If you’ve been paying attention, you know that I despise the California Angels, the Anaheim Angels, and the Los Angels Angels of Anaheim in equal measure, so instead of rehashing my usual litany of invectives against Gary DiScarcina and Garret Anderson and Mike Scoscia, I’ll instead focus on the game at hand, the opening frame of a three-game set in Anaheim.
CC Sabathia was on the mound for the Yankees, which means that expectations weren’t too high, but old CC pitched fairly well. Sure, he coughed up a run in the bottom of the first, but it wasn’t anything too awful. Johnny Giavotella, or Johnny G, as the Angels announcers love to call him, singled to lead off the game, then came all the way around to score on a two-out double from the resurgent Albert Pujols. Nothing to worry about yet, right?
The Yankee hitters got that run back in the top of the third, but it could’ve been more than that. DiDi Gregorius walked with one out and moved to second on a single from Brett Gardner, which brought up Chris Young. Young hit a rocket to left center, a ball that would easily have scored both runners for a 2-1 Yankee lead, but Mike Trout raced deep into the gap, reached across his body at the warning track and made the grab for the second out of the inning, sending the runners scampering back to their bases. Alex Rodríguez came up next and punched a ball to right field to tie the game and salvage something of the inning, but Trout’s play still stung.
In the bottom of the third, Trout would sting the Yankees again, this time with his bat, as he slugged a homer just ten feet or so beyond the spot where he had robbed Young in the top of the inning. I can never look at Mike Trout without imagining him in pinstripes, patrolling center field and thrilling a generation of fans who weren’t lucky enough to have followed Mattingly and Jeter before him. If only.

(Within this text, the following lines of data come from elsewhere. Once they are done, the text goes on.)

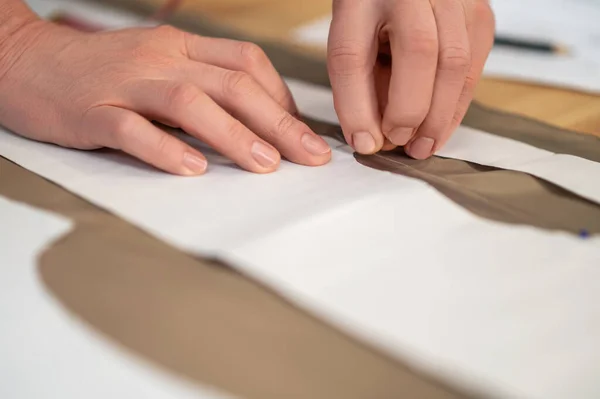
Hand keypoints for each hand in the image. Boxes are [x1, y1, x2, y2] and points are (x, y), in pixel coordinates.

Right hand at [0, 22, 331, 174]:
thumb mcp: (157, 66)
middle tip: (311, 157)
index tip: (300, 132)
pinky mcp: (91, 111)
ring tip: (266, 166)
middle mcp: (158, 58)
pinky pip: (131, 129)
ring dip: (233, 136)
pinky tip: (192, 170)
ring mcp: (124, 83)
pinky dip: (164, 149)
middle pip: (231, 84)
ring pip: (188, 102)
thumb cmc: (99, 72)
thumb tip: (252, 124)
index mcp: (179, 46)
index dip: (281, 97)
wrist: (23, 61)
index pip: (246, 63)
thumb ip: (201, 86)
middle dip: (278, 123)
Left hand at [327, 0, 494, 157]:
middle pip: (418, 50)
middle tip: (398, 142)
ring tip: (422, 146)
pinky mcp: (479, 12)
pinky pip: (473, 65)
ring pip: (455, 61)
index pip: (353, 54)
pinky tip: (440, 124)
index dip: (357, 106)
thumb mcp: (353, 39)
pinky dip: (457, 103)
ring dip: (439, 115)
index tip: (364, 141)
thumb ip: (358, 85)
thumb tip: (370, 140)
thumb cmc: (375, 11)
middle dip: (409, 110)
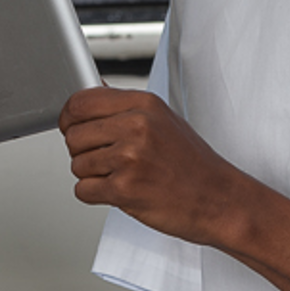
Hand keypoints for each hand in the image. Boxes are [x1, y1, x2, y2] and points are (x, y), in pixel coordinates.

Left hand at [60, 87, 246, 246]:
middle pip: (73, 134)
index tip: (72, 127)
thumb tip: (92, 91)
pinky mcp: (125, 188)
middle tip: (105, 159)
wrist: (220, 199)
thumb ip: (125, 106)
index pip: (81, 101)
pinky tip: (121, 191)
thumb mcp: (162, 120)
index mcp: (144, 104)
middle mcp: (136, 126)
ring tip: (122, 176)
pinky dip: (95, 195)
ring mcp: (130, 157)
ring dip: (92, 176)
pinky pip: (83, 190)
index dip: (69, 118)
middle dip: (81, 151)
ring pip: (76, 164)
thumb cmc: (192, 164)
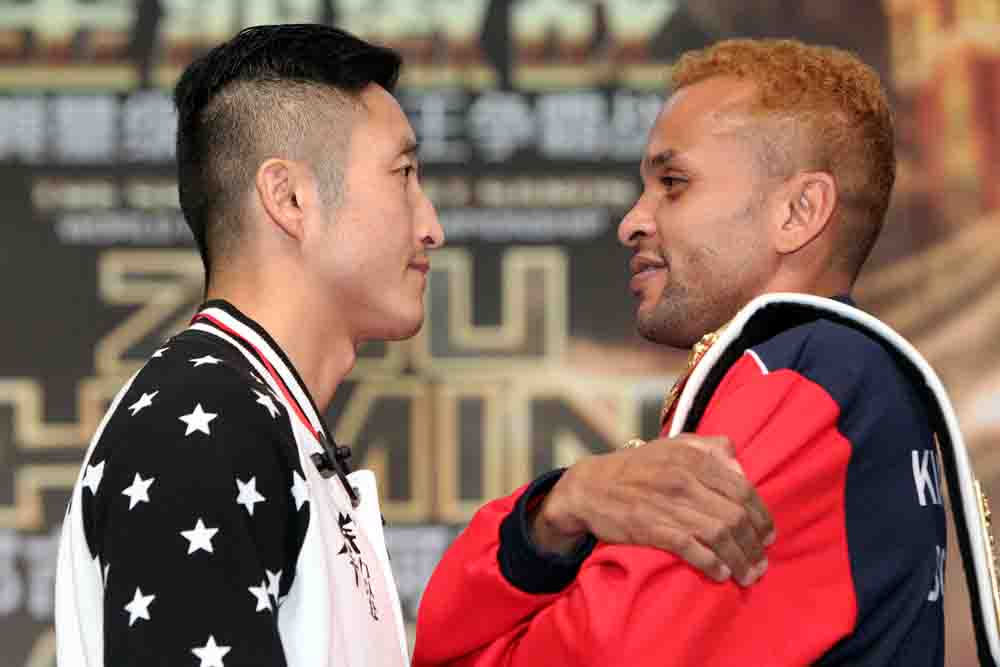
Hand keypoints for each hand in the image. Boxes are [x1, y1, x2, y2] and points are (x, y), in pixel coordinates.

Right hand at [529, 434, 774, 585]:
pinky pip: (692, 549)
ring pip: (719, 535)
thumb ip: (709, 448)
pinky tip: (721, 573)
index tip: (768, 535)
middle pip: (735, 516)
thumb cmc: (635, 467)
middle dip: (755, 545)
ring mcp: (668, 505)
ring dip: (740, 560)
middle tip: (761, 563)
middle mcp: (684, 480)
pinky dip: (711, 563)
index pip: (742, 489)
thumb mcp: (671, 445)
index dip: (762, 516)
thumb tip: (740, 466)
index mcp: (693, 459)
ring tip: (748, 575)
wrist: (589, 487)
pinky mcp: (653, 528)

The game stayed at two to one until it looked like the Yankees might tie it up in the top of the fifth. Gardner, the reigning American League Player of the Week, stood at second base after a quirky double down the right field line, and Chris Young stood at the plate. Once again he launched a blast deep into the left center field gap. This ball was fifteen or twenty feet to the left of where the last one had died, but Trout was still coming and coming and coming. Once again he leapt at the last second, and once again he broke Young’s heart, this time with a catch that was even more impressive than the first. Young stared out at Trout for a second, then waved his hand in disgust before heading back to the dugout. After the game he suggested that baseball’s rules be changed to give a team half a run on plays like that, just to make the hitter feel a little better. In the space of three innings, Trout had stolen two runs with his glove and added one with his bat. That’s what greatness does.
If Sabathia had skipped over the odd innings on Monday night, he’d have thrown a shutout, but just as there are no half runs, there are no skipsies in baseball. And so came the bottom of the fifth (an RBI double from Kole Calhoun) and the bottom of the seventh (a towering homer from C.J. Cron) and suddenly the Yankees were down 4-1.
Their best opportunity to get back in the game had come back in the top of the seventh when Brian McCann led off with a walk and Gregorius pounded the Baltimorest chop you’ve ever seen off the front of the plate for an infield single to put two runners on with nobody out. I know that Brett Gardner is about ready to burst into flames, and I know that the Angels were creeping in at the corners, but I just couldn’t figure out why Joe Girardi didn’t send Gardy up there to bunt. It was only 3-1 at the time, and I sure would’ve liked to have seen Young and Rodríguez get shots to drive in the tying runs, but Girardi didn’t see it that way. Instead Gardner popped out to left, Young bounced into a fielder’s choice, and A-Rod grounded out to short. The Yankees felt dead in that moment; Cron’s home run in the bottom half just made sure. Nothing of interest happened after that, but tomorrow is another day.